Our long waited baby came!

Then, less accompanying but more

sewing, knitting, staying behind,

Then driving here, driving there,

east-end to west end

to dance lessons,

piano lessons

English lessons,

Northe to South, Camps & PTA’s.

Painted walls,

laid carpets,

potted plants,

bottled fruits,

made jams,

bought furniture,

got rid of furniture,

packed and unpacked,

Hobby courses of


cane chair weaving



study groups

English lessons

French lessons

Latin lessons

Doing those things filled my time.

We experienced coup d’etat,

police raid

met a king, a prime minister

espionage, refugees,

murderers, gamblers,

Saw suffering, saw joy

more suspense & poignant than

the war memories of my childhood.

Visitors came from East

” ” ” West

” ” ” North

” ” ” South,

Visitors passing through

each with fascinating stories.

I accompanied you,

trying to be proud of being supportive.

I even believed in it.

Our life was full, wasn’t it?
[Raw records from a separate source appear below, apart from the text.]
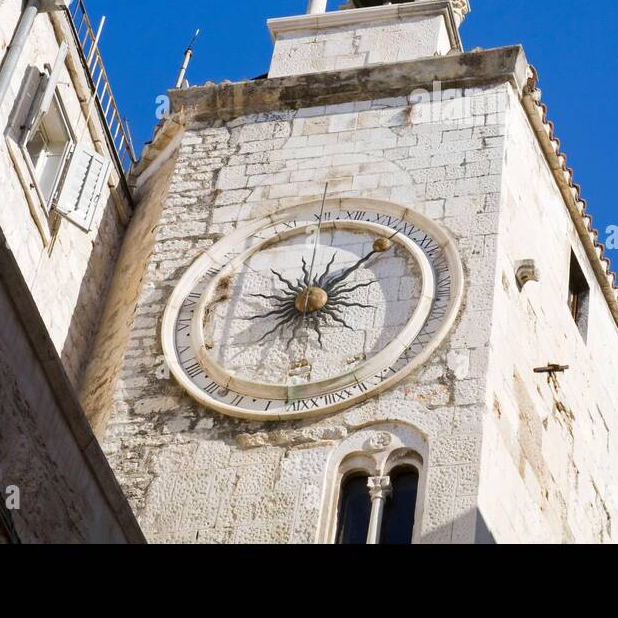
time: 12:07
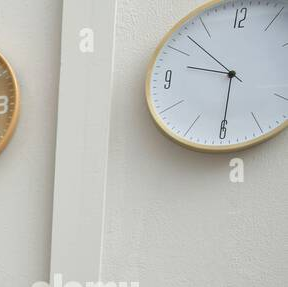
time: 9:30
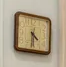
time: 4:29
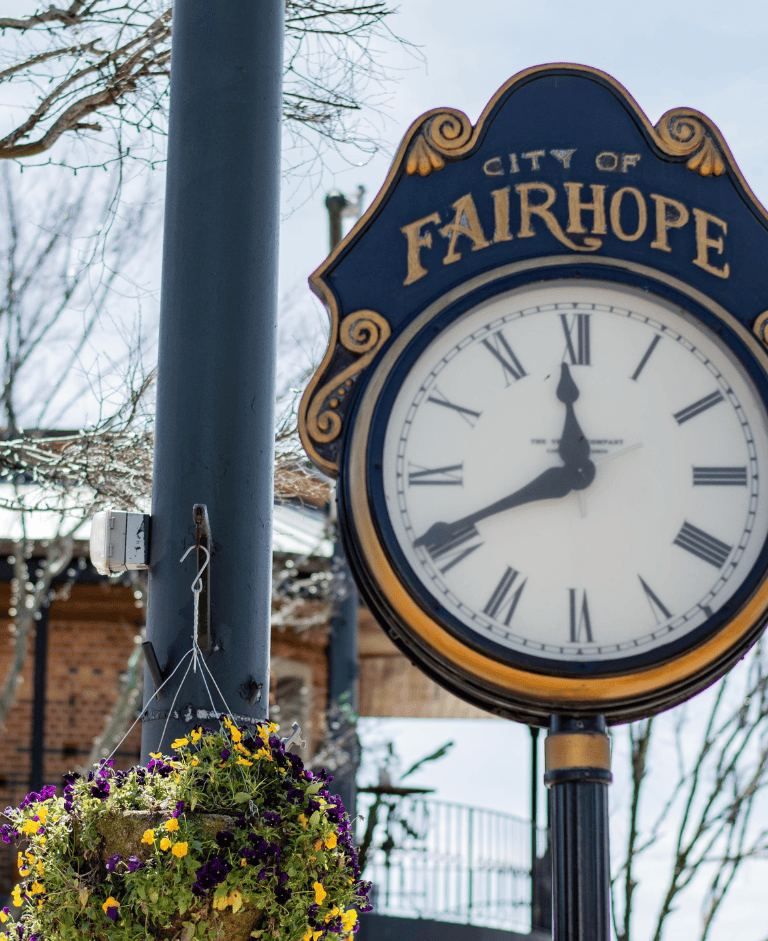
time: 11:40
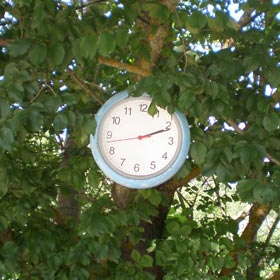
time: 2:11
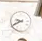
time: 9:40
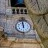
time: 11:59
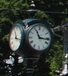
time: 11:16
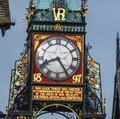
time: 8:24
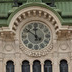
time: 11:51
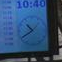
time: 10:39
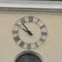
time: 9:53
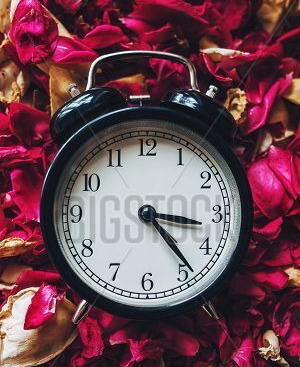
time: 3:23
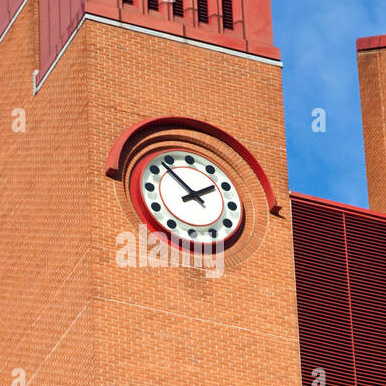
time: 1:52
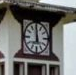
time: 11:59
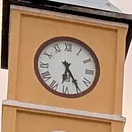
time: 6:24
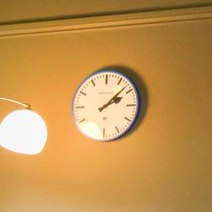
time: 2:07
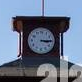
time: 3:14
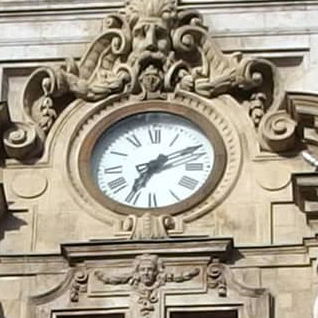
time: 7:10
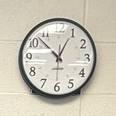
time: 12:52
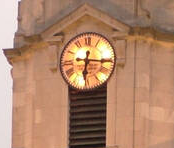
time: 6:15
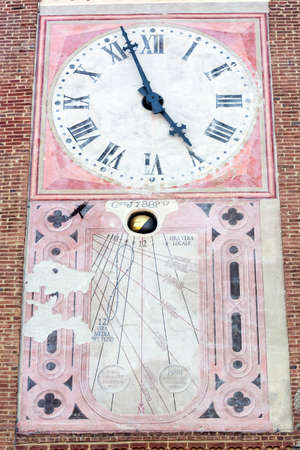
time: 4:56
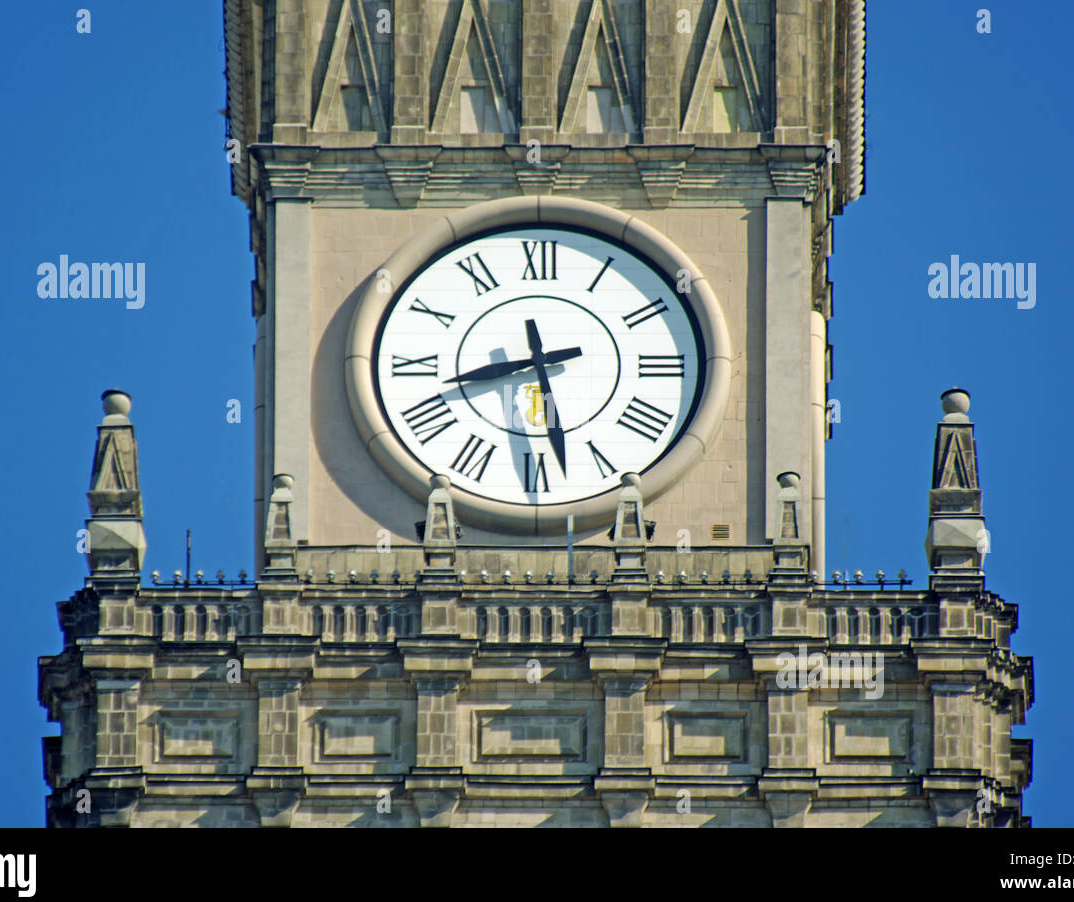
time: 8:27
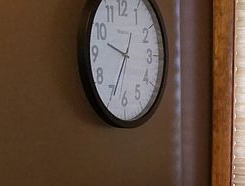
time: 9:34
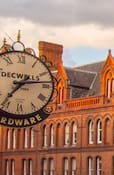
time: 7:13
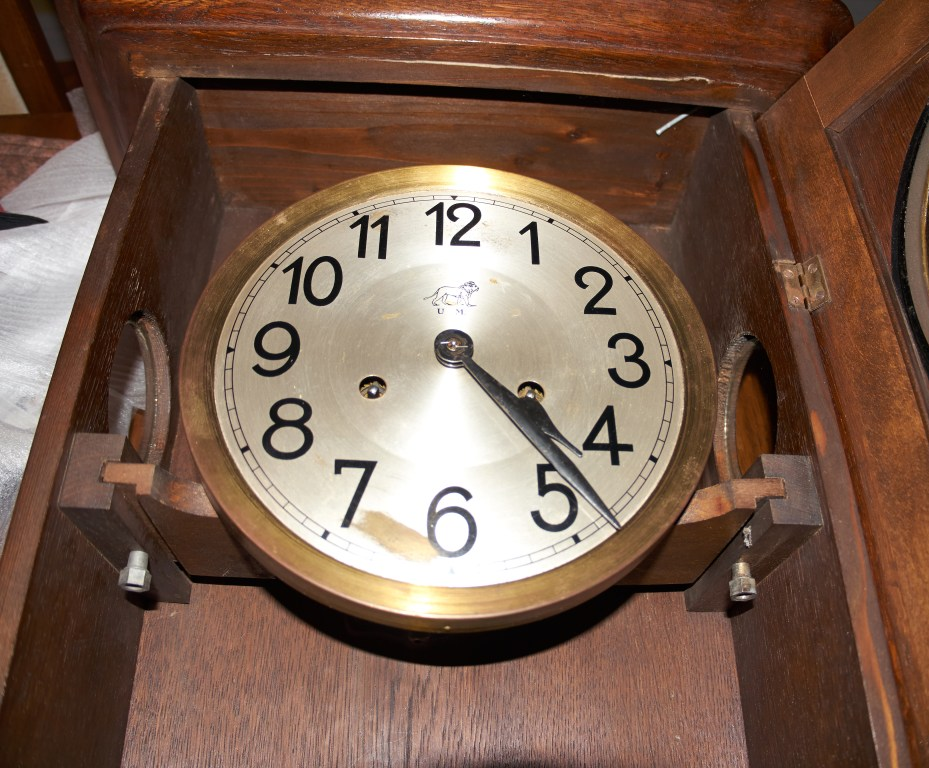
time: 4:23
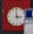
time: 2:59
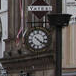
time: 4:21
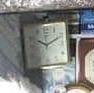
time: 10:10
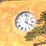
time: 4:02
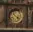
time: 3:52
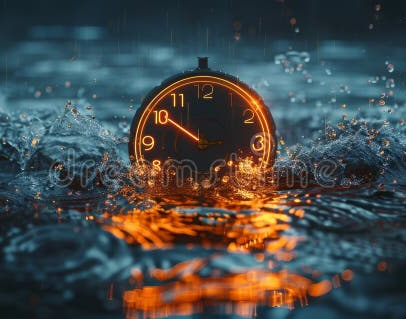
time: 9:50
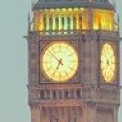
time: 6:52
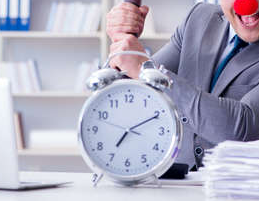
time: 7:10
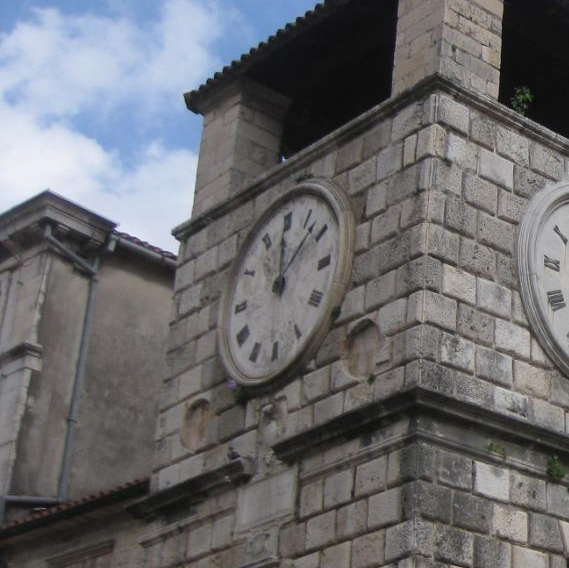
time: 12:07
Was it?


Yet, …..yet,

though it is not that it wasn’t enough,

but of different kind

As if it always belonged to

someone else.

I was a spectator,

“I was there”

But then,

I would have been a spectator

All my life, just watching, waiting.

Oh, yes, I did my bit in Africa.

But I was not the commissioned me.

They liked what I did

because it was unexpected.

And, I had to face it

during those long four years.

Yes, so that I can

really turn to face you and say

“Here I am, I’m your partner,

I want to be with you,

I want to share my life with you.”

Not a trip to Geneva accompanying you,

but your patience to watch

a middle age student struggle

and to wait for me to be really me

Is a biggest silver gift

to celebrate proudly our quarter of

a century together.





– I wrote these lines in 1984 just before Chieko and I separated.

We had the well,

that had given us clean, cool, and delicious water

for a quarter of a century.

We had to change the pump from time to time,

wait for murkey water to clear after heavy rains.

But good water it gave most of the time.


You wanted to find out what”s in it

on the bottom.

Why?  I said.  We had to, you said.

We emptied the whole thing.

What a mess!

Junk, dead animals, muck of all sorts.


I could no longer drink of it.

I could not bear the though of it.

I had to give it up.

So I did.



My last name, “Mitsui” stands for Japanese word for “three wells.”  The night before we separated, we went to hear a concert by Gordon Lightfoot.  We cried throughout.  I hardly remember what I heard.